Menu

Wisconsin Supreme Court Ruling Underlines Importance of Having an IP Strategy When Selling Assets of a Business

March 12, 2021
Hinshaw Alert

In Ritter v. Farrow, 2018 AP 1518 (WI S. Ct. 2/23/21), the Wisconsin Supreme Court addressed Wisconsin trademark law in the context of the sale of a resort management business. Applying the principle that trademarks and their associated good will pass with the sale of a business, the Court found that the defendant purchasers of the resort management business had in fact acquired the trademarks at issue. The facts and outcome of this case illustrate how important it is for business owners to understand what intellectual property they own, the steps they should take to protect those rights, and in the event of a sale of assets associated with the business, how important attention to detail is to ensure the intent of the parties is actually accomplished.

Background on the Case

In 1986, the Ritters purchased lakeshore resort property in St. Germain, Wisconsin. The property consisted of 11 rental units, a permanent residence, and a bar, which the Ritters began managing. They also created a logo for their business consisting of a pair of red bib overalls with a handkerchief hanging out of a back pocket and adopted the names "Bibs Resort" and "Bibs" for use in the business.

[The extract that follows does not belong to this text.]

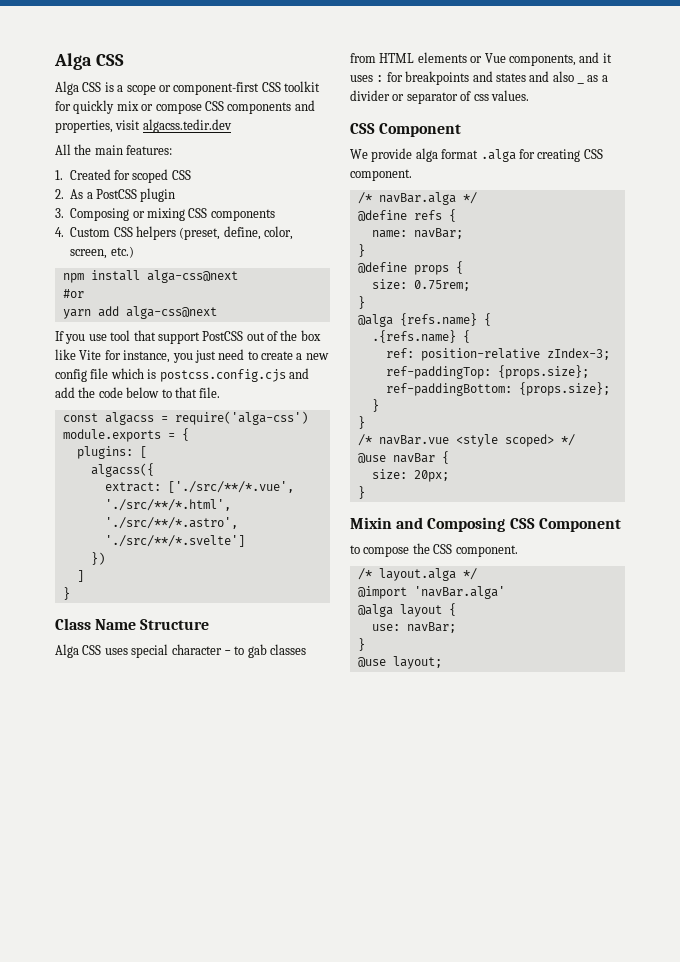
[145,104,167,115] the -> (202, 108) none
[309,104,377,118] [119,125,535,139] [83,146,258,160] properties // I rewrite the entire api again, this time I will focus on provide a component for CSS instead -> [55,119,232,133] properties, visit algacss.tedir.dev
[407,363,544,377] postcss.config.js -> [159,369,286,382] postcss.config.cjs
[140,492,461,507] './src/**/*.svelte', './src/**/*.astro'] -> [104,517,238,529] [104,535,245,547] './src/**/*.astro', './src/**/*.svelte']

Some years later, in 1998, the Ritters converted the resort to a condominium form of ownership; the condominium also used the "Bibs Resort" trademark. The Ritters continued to manage the individual units or cottages at the resort through contracts with the condominium.

Subsequently, the Ritters sold a few units to third parties who were given the right to use the trademarks with their units. In 2006, the Farrows purchased a unit and the resort management business. The Farrows' offer to purchase identified "good will," "intangible property," and "trade names" among the assets they were offering to purchase. The Ritters accepted the Farrows' offer.

After the sale, disputes arose and the unit owners stopped using the Farrows for management services. The Ritters resumed managing the other units and used the trademarks. Lawsuits were filed and the Farrows asserted claims against the Ritters for trademark infringement. After multiple proceedings and appeals, the case was accepted for review by the Wisconsin Supreme Court. The key issues before the Court were who owned the trademarks and who had the right to use the trademarks.

The four justice majority concluded that the trademarks at issue were associated with the resort management services business that was established by the Ritters and then sold to the Farrows. Relying on the principle that a trademark cannot be sold unless the associated good will is also sold—and that when a business is sold, the trademarks and associated good will pass with sale of a business—the majority found the Farrows had purchased the trademarks. The case was remanded back to the trial court for consideration of the Farrows motion for summary judgment on the Farrows' claim for trademark infringement.

The three justice dissent reached the opposite result, concluding that the Ritters did not have exclusive rights to the trademarks at the time of the sale of assets to the Farrows because the Ritters had previously granted rights to use the trademarks to third parties, including some of the unit owners and the condominium. The dissent concluded the Ritters did not transfer the exclusive rights to the trademarks to the Farrows and therefore, the Farrows could not sue for trademark infringement.

According to the dissent, the majority of the Court erroneously applied the Lanham Act (15 U.S.C. § 1051 et. seq.) in its analysis by relying on federal cases where trademarks protected by U.S. Trademark Registrations were at issue. Under the Lanham Act, the federal registration of a trademark is prima facie evidence of the registrant's exclusive right to use the registered trademark. In contrast, since the trademarks at issue in this case were not protected by federal registrations the Ritters did not have the benefit of this rebuttable presumption. Wisconsin law applied to the trademarks and the Ritters had to demonstrate possession of the right to exclusive use of the trademarks, which they could not do because they had granted rights to use the trademarks to third parties.